Business will boom and unemployment will vanish until the final stages of inflation. Those who have access to credit borrow heavily and inflation will wipe out their debt.
Although most businesses are booming there will be a severe depression in consumer goods such as textiles, meat, beer, etc. The consumer is who gets hit the worst and they no longer can afford new clothing or anything that may be considered a luxury item, like meat. Everyone is on the rice and beans or Kraft mac and cheese diet that Dave Ramsey talks so much about.
The most successful will be those who borrow to the hilt and buy up goods and non-luxury item companies at severe discount prices.
The final stages on hyperinflation will be a complete collapse of the economy and soaring unemployment.
At this point the German government issues a new currency that will supposedly be stable in value. The people are willing to take on this new currency because it is better than what they presently have and they will put their faith in it at least until it is proven to be false. Ladies and Gentlemen, let me introduce the Amero, step number one in the New World Order.
How investments hedged the inflation:
First of all, white collar workers and skilled blue collar workers used to living well found that their salaries significantly dropped when hyperinflation hit due to the fact that their 100K a year buys 5-10K of goods.
Those who depended on their savings (worthless) pensions (worthless money) or investment income like dividends starved. The elderly will suffer.
-Savings deposits interest becomes worthless.
-Stocks stop paying dividends because the company needs money for working capital and speculation as companies at this point are buying raw materials, equipment, etc like crazy.
-Cash, of all investment forms, this was the worst investment.
-Bonds and Mortgages (notes) – They will drop faster than cash
-Real Estate - Owners of rental property fare no better if the government freezes rents as they did in the last period of hyper-inflation in the US. They requested nationwide to all investors to not raise rents for the next few months and promised government compensation to make up for it. They then reneged on their promise. Germany froze rents for the entire period. Large cities in the last period of hyperinflation in the US like New York imposed rent freezes and landlords sued the city. Over time they won but were still out of cash.
Those with mortgaged property benefit. The inflation wipes out the mortgage debt however rent freezes mean no income as the rent paid is now worthless. Those who hold real estate throughout will manage to save the capital thus invested. Those who sell during the inflation via a desperate need for cash will fare poorly. Since it is not an income producing property it will sell extremely low.
Foreign exchange – The government will quickly put restrictions on exchanging currency to buy gold, or other stable international currencies. Those who exchange their money prior to the laws will be able to save and maintain their capital but not necessarily gain much capital.
Personal property – will fare better than cash when bought at the onset of hyperinflation.
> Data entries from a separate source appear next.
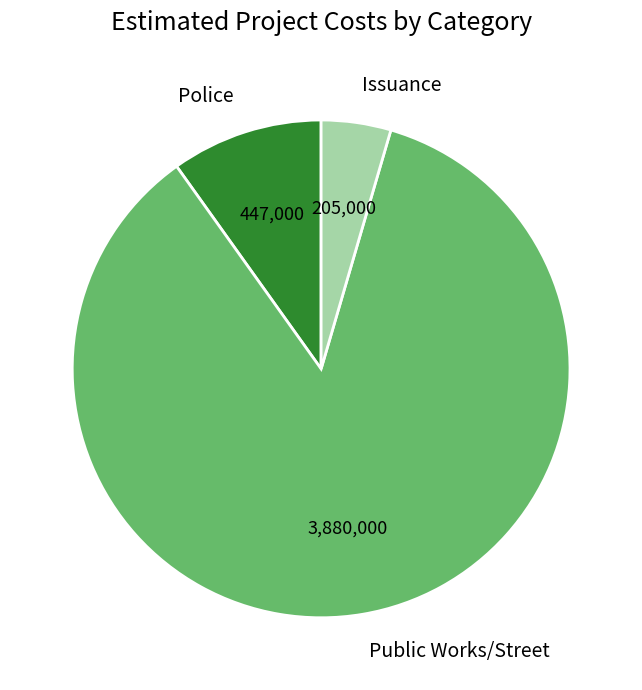

Which has a higher value, Police or Issuance?

Police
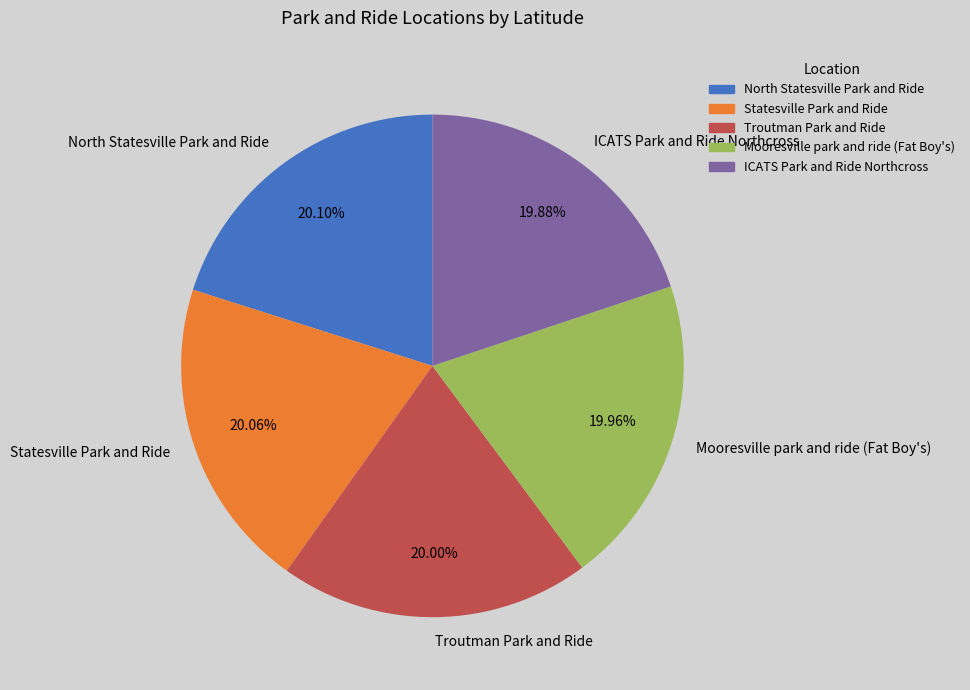

The Troutman Park and Ride slice represents 20% of the pie. True or false?

True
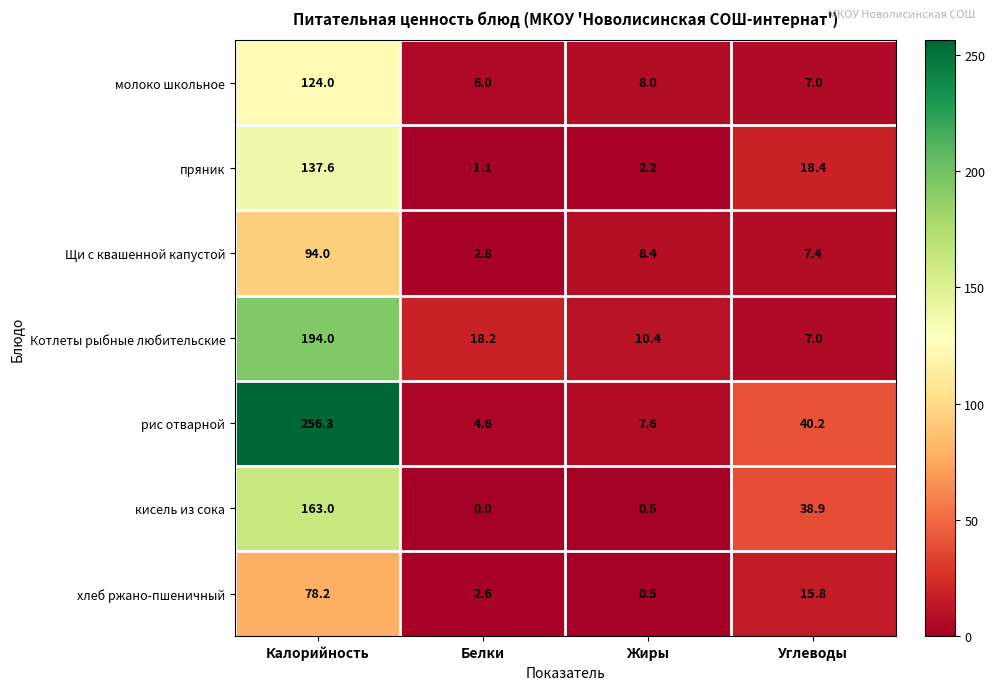

What is the greatest value displayed?

256.3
This includes things like rare coins, stamps, jewelry, works of art, antiques, etc. Just a hedge, not necessarily a lucrative investment.
Common stocks – will fare pretty well for those who have a well diversified portfolio in solid well established companies and the purchase would need to be at the onset of inflation. Most in this category will retain a great deal of their money as we come out of the inflation.
So, where is the money? The money is in real estate IF there are no rent freezes. The money is with those who are able to maintain real estate and were heavily mortgaged. The money is in non luxury item businesses and manufacturers.
Anyone wants to add to this via historical research please do so. This is a great group of intellectuals. We must fully understand what is coming our way so we can not only hedge against hyperinflation but take advantage of it.